Ayrıca Cemaloğlu (2000: 52)’na göre metnin işlenişi sırasında önemle üzerinde durulması gereken hususlar şunlardır: Okuma parçasında geçen bilinmeyen sözcüklerin anlamları öğrencilere açıklanmalıdır. Okuma parçasında geçen olay sınıfta canlandırılmalı ya da resimlerle ifade edilmelidir. Öğretmen metinle ilgili resimleri göstererek yüksek sesle okumalıdır. Öğretmen okuma parçasını yüksek sesle okurken tekrar etmelidir. Okuma parçası yeter sayıda öğrenciye okutulmalıdır. Murat (2007: 107)’a göre de sesli okumada öğretmen önce metni örnek olarak okumalı daha sonra bir öğrenciyi ya da grubu ya da bütün sınıfı sesli okuma uygulamasıyla dinleyerek telaffuzdaki yanlışları düzeltmelidir. Sesli okumada metnin anlamı ortaya çıkacak şekilde vurgu, tonlama, noktalama

işaretleri yapılmalı ve okuma bittikten sonra metne ait sorular ve işleyiş yapılmalıdır.

Sesli okumanın kazandıracağı bir takım beceriler vardır. Korkmaz (2008: 103) sesli okumanın kazandırdığı becerileri şu şekilde belirtmektedir:

 Göz hareketlerine düzenlilik kazandırır; öğrenci bir duruşta kazandığı kelimeleri söylerken, göz öbür durağa özenle atılır. Bu hareket gözde alışkanlık durumuna gelir.

 Öğrenciler, düz yazıları gereğince okumayı öğrenirler.  Metni, sesle de yorumladıkları için daha iyi anlarlar.

 Bir yazıyı başkalarına da okuma alışkanlığı kazanarak topluma uyma ve katılma yetenekleri gelişir.

 Öğrenci kendi okumasındaki ilerlemeyi gösterir.

 Derste sesli okuma, diğer öğrencilere dinleme alışkanlığı kazanma fırsatı verir.

Sesli okumanın bireylere bir takım beceriler kazandırdığı aşikârdır.
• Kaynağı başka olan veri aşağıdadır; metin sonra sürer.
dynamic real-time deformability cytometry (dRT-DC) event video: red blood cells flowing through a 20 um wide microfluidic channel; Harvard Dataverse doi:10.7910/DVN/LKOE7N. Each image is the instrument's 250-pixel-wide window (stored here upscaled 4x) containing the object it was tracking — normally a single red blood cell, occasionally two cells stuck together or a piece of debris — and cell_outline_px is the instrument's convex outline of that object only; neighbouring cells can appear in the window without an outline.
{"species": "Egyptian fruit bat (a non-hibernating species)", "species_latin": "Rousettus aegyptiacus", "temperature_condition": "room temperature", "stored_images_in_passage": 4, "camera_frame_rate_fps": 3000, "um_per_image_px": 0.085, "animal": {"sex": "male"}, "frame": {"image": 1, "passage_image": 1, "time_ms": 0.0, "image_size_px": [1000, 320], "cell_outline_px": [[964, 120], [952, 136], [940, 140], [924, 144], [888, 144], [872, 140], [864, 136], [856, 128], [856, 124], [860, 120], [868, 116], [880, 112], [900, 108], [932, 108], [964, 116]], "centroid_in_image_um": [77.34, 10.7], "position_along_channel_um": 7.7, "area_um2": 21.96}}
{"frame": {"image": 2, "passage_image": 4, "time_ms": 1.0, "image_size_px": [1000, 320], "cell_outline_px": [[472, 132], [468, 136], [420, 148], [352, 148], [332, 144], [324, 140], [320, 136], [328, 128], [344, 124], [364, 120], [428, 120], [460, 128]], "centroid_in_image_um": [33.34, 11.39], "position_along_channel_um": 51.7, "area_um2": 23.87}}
Sesli okuma becerisini geliştirme yollarını ise Demirel (1995:69) şu şekilde belirtmektedir:

 Okuma metnini önce öğretmen okumalıdır.

 Öğrenciler sesli okumanın değerli bir beceri olduğunu inandırılmalıdır.  Öğrencilerden sesli okunacak metni iki defa sessiz okumaları

istenmelidir.

 Sesli okunacak okuma parçalarının, yeni sözcüklerinin az, duygu ve düşünce yönünden yalın olmasına özen gösterilmelidir.

 Öğrenciler okuma parçasını belli bir gruba sesli okumalıdır.  Yapılan okuma hataları okuma bittikten sonra söylenmelidir.  Öğrencilerin kelime dağarcıkları zenginleştirilmelidir.

1.2.4.2. Sessiz Okuma

Korkmaz (2008: 116)’a göre sessiz okuma, ses organlarından herhangi birini hareket ettirmeden, gövde ve baş hareketleri yapmadan yalnız gözle yapılan bir okumadır. Sessiz okuma, sesli okumaya göre bireyin hayatında daha fazla yer alır. Sessiz okuma zaman kazandırıcı ve anlamayı kolaylaştırıcı bir okuma türüdür. Okuma alışkanlığı geliştirmek, bilgi kazanmak, estetik duygu kazanmak vb. amaçlara ulaşmada başvurulan bir okuma biçimidir.

Murat (2007: 108)’e göre sessiz okuma, bilgi toplamak, okuma alışkanlığı geliştirmek, boş zamanı değerlendirmek, sanatsal ve kültürel zevkleri geliştirmek için yapılan okumadır. Sessiz okuma yapılırken öğretmenin; öğrencinin okuma akışı içinde beden ile ritmik hareket etmesini, parmak ya da kalemle yazıyı takip etmesini ve dudak hareketlerini engellemesi gerekir. Sessiz okumada sadece göz organı kullanılır. Sessiz okuma becerisi sesli okumadan sonra kazanılır.

Gerek öğrencilerin gerekse de yetişkinlerin hayatında sessiz okuma, sesli okumaya göre daha fazla yer tutar. Çünkü sessiz okuma, anlamı öğrenciye daha çabuk kavratır (Cemaloğlu, 2000: 52).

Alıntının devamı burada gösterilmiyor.